I watched JJ Abrams’ Star Trek on my Birthday. I’d read some positive reviews – unprecedented given Treks usual reception – but I was still anxious. Resurrecting this mostly-dead franchise could have been no easy task. Failure would have been the final nail in the coffin – Star Trek rest in peace. But could it be reborn, be popular even, without sacrificing everything that made Star Trek special? The answer is “Yes.”
Now, this film is by no means perfect. Indeed I could nit-pick it to pieces, but if that ruined our enjoyment of Star Trek we’d have been on a bad trip since ‘The Cage.’ Continuity errors and implausible science almost make it feel more genuine!
In respect to all that has come before this Star Trek is not a clean reset; Leonard Nimoy’s Spock appears to pass the torch onto this new cast and crew. The plot incorporates Trek lore accurately and appropriately. I had the impression that the creators had not only watched every episode in existence, but read the books as well. I recognised elements from Diane Carey’s ‘Best Destiny’ – a novel about Kirk’s tearaway youth and his relationship with his father. On further investigation (namely Wikipedia) I discovered this, and others, had indeed been an influence. It’s rewarding to see all that wonderful material put to good use.
‘Yesterdays Enterprise’ stylē the plot involves changes in the timeline creating an alternate reality. (It was cool then; it’s cool now). This neatly explains why the characters are a little different from the originals and injects a sense of danger that would otherwise be lacking. We can’t sit comfortably, safe in the knowledge that Kirk dies on Veridian III and Scotty spends 75 years in a transporter. The future is uncertain. Some, like Tasha Yar, might get the chance to live again whilst others have their lives cut short…
Kirk regrets taunting Spock with “Your Mom!”
The interior design is probably the most jarring thing for Trekkies. Unlike the Enterprise exterior – which seems like a ‘best bits’ version – it borrows very little from its progenitors. It has a sleek, touch-screen, Macintosh feel to it that’s hard to relate to the 1966 design. It looks futuristic, but not distinctive. Personally I’m a bit bored of monochrome sci-fi look. I’d have loved to see some bold primaries in there.
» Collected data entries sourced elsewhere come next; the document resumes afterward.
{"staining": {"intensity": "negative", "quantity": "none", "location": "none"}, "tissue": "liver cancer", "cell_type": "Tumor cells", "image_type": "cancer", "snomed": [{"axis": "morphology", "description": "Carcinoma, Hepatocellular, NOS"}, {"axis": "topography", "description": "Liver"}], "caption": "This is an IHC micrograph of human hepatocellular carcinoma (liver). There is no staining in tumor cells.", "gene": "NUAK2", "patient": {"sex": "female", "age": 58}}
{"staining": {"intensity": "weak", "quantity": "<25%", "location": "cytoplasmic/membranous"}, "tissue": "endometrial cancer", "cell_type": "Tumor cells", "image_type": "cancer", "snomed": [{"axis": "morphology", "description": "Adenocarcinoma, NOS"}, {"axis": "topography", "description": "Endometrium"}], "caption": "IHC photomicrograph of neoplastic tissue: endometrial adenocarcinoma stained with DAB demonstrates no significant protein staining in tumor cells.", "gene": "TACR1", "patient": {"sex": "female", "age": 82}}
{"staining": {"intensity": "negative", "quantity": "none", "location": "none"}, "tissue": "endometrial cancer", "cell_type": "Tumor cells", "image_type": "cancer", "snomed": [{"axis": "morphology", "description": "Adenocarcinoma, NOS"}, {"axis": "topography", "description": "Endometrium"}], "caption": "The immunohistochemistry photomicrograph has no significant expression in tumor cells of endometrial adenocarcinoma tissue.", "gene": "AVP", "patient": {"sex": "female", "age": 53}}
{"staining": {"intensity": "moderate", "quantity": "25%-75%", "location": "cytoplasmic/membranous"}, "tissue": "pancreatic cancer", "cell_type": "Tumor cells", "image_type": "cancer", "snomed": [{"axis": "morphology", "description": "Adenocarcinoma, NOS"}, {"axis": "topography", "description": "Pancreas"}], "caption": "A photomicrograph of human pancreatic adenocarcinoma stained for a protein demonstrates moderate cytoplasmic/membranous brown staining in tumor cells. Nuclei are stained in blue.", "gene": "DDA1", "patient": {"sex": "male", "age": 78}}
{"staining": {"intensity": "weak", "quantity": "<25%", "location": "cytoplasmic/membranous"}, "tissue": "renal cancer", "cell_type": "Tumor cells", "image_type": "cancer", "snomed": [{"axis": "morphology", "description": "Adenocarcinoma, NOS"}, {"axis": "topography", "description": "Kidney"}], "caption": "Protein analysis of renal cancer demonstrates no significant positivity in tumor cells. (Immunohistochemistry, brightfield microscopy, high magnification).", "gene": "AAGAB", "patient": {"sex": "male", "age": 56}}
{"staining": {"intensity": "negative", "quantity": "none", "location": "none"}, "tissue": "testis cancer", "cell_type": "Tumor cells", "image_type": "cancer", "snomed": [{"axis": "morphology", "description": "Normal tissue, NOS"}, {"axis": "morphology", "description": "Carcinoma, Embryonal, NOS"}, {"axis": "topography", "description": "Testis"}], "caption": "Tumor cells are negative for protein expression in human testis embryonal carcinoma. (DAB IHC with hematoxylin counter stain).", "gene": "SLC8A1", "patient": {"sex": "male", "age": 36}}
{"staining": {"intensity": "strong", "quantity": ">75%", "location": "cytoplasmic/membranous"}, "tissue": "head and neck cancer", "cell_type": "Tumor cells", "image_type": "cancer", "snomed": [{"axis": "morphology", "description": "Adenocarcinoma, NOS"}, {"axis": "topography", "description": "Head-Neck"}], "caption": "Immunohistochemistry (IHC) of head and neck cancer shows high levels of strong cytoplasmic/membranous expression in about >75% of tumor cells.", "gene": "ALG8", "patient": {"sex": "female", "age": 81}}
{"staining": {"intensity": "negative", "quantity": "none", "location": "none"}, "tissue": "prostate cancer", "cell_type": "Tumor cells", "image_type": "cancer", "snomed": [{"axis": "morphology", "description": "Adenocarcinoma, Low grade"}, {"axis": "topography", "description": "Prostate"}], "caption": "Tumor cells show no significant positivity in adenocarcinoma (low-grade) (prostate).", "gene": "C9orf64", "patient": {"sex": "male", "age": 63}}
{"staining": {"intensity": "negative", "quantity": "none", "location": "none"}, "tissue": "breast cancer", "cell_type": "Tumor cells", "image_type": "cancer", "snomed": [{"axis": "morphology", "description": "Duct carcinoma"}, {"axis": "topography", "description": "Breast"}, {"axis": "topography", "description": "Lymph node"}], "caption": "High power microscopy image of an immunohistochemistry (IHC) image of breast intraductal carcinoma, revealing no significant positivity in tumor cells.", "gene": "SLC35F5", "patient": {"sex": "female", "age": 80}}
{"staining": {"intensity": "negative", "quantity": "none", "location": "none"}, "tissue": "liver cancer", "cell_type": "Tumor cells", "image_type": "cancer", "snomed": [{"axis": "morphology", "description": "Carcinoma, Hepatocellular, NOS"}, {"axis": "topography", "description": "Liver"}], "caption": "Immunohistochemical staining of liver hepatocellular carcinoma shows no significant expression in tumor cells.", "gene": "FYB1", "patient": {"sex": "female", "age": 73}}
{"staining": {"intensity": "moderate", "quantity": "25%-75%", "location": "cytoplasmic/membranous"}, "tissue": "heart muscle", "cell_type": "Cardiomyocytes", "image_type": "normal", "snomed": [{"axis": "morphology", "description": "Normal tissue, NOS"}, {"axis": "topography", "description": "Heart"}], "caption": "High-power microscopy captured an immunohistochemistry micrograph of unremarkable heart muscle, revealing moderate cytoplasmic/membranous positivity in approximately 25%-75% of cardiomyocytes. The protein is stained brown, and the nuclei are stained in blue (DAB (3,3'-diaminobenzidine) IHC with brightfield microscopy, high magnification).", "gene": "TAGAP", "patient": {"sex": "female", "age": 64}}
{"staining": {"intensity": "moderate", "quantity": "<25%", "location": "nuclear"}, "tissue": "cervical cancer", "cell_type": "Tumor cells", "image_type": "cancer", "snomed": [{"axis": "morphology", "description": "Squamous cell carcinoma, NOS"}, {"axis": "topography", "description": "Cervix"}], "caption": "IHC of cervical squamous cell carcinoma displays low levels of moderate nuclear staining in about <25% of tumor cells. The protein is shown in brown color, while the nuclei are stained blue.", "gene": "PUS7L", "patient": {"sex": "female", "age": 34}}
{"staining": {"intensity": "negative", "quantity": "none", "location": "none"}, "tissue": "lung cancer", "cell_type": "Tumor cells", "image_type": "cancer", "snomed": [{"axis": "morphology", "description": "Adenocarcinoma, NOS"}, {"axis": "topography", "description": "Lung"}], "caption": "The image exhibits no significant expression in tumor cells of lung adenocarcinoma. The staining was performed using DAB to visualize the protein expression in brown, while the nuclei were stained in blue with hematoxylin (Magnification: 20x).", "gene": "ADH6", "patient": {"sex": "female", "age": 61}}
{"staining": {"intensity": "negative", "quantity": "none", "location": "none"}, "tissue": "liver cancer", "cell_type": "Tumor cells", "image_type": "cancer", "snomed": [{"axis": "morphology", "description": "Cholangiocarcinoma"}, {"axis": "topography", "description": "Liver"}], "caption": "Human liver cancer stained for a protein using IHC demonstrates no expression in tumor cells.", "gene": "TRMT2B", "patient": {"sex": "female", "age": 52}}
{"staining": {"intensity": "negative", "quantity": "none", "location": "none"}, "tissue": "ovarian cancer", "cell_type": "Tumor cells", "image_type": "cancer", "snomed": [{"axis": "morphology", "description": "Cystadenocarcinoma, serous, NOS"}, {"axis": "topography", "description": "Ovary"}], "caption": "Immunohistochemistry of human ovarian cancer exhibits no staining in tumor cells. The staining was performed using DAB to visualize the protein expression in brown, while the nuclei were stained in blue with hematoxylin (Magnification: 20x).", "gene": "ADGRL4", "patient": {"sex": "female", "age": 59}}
The actors do a great job, especially the leads, and are believable younger versions (though Yelchin’s Chekov is too close to Wesley Crusher for comfort)! The youthful element sets a different tone than we are used too. This film is exciting and entertaining with more humour than there’s been in the last four Trek moves put together. It’s a clear, self-contained story for Trek virgins with plenty of background details and in-jokes that die-hard fans will appreciate. I really enjoyed watching it – it doesn’t suck.